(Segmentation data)
◆ ◆ ◆ ◆

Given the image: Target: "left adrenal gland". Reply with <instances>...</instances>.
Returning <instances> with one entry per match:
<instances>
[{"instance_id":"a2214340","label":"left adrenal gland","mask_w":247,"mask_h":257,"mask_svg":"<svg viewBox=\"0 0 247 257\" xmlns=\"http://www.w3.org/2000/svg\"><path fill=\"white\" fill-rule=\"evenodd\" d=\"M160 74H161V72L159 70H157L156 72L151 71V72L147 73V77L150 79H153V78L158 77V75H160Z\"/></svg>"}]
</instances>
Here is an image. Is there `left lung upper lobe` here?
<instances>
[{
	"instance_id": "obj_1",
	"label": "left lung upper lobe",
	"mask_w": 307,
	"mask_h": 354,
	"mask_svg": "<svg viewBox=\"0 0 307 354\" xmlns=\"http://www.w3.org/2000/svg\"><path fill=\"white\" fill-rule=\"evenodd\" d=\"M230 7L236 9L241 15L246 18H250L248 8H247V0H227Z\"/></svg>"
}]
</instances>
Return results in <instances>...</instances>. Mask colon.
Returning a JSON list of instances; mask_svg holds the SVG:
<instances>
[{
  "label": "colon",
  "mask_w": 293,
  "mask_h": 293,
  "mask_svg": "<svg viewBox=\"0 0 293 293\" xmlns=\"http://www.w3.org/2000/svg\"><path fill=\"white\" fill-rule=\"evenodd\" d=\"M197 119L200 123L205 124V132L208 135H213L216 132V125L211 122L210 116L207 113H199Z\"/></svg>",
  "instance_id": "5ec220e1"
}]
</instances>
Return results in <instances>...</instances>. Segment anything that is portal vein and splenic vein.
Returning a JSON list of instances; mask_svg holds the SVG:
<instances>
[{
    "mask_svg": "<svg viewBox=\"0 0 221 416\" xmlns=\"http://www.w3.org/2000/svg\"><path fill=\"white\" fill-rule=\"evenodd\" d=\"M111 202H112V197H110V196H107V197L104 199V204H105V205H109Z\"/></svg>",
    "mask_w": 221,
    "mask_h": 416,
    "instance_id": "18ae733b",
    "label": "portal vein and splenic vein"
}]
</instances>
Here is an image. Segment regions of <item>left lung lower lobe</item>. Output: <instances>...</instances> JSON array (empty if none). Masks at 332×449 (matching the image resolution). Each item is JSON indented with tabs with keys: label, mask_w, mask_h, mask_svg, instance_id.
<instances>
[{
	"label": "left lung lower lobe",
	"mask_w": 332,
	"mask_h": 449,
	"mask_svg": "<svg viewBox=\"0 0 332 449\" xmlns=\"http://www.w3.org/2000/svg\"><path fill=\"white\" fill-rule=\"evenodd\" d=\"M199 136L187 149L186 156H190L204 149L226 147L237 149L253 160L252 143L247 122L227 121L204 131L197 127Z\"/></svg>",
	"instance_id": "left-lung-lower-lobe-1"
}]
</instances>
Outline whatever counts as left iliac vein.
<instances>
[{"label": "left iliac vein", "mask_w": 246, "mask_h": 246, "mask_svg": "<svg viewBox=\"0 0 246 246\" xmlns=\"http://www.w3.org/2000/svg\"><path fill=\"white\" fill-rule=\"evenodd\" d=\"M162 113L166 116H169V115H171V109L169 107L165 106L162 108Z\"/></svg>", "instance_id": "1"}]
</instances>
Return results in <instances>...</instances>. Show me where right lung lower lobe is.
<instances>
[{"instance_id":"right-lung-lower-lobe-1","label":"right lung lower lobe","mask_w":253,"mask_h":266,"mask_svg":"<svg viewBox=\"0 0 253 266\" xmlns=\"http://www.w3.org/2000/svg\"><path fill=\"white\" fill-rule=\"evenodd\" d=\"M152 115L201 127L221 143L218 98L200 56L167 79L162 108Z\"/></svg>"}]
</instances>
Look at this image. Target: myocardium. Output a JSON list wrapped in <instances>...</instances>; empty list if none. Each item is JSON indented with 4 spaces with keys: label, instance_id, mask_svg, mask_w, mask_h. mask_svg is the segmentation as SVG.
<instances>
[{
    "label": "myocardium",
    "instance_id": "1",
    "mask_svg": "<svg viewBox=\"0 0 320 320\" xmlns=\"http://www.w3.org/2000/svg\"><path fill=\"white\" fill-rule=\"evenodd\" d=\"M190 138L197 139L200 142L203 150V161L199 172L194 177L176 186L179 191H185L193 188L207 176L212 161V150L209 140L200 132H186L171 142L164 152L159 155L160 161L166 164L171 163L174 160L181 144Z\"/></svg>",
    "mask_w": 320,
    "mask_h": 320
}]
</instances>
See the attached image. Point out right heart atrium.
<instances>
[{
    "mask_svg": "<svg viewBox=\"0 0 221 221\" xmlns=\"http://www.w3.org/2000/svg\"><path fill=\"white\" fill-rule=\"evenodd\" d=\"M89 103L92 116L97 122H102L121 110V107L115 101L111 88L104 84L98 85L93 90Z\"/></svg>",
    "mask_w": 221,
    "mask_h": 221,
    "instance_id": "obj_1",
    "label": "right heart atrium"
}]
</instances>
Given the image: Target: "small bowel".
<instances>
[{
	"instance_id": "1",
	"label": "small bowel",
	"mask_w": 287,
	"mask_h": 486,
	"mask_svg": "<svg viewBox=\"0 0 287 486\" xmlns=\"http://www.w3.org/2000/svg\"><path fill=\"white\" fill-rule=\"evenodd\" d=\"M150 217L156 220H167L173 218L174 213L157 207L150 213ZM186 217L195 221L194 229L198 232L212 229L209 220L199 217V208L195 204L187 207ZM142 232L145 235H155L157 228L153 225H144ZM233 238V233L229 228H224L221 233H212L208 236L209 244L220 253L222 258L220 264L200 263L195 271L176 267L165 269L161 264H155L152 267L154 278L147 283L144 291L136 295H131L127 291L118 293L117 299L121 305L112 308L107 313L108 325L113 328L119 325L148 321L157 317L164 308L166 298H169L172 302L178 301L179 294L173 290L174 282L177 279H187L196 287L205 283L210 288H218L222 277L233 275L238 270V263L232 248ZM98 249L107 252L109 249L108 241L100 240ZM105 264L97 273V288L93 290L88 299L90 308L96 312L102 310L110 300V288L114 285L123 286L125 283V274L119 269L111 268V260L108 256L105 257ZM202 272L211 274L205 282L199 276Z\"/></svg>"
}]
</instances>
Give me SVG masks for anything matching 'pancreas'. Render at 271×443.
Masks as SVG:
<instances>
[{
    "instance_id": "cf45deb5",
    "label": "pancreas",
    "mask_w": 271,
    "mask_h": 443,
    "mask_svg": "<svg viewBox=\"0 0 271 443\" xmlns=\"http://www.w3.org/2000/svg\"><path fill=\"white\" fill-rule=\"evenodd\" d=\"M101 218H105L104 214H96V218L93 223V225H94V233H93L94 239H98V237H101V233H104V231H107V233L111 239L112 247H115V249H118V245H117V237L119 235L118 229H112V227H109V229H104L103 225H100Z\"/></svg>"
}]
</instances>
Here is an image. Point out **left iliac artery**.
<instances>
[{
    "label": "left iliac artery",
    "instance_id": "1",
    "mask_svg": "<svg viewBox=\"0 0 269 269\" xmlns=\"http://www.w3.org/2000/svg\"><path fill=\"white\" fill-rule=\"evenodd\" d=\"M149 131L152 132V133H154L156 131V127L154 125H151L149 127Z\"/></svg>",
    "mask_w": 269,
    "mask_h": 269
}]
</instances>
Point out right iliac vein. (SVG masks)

◆ ◆ ◆ ◆

# What this task involves
Locate every line in the rows above that contains the string "pancreas", and copy each of those lines in full.

# Expected answer
Give me SVG masks for anything matching 'pancreas'. Render at 271×443.
    "label": "pancreas",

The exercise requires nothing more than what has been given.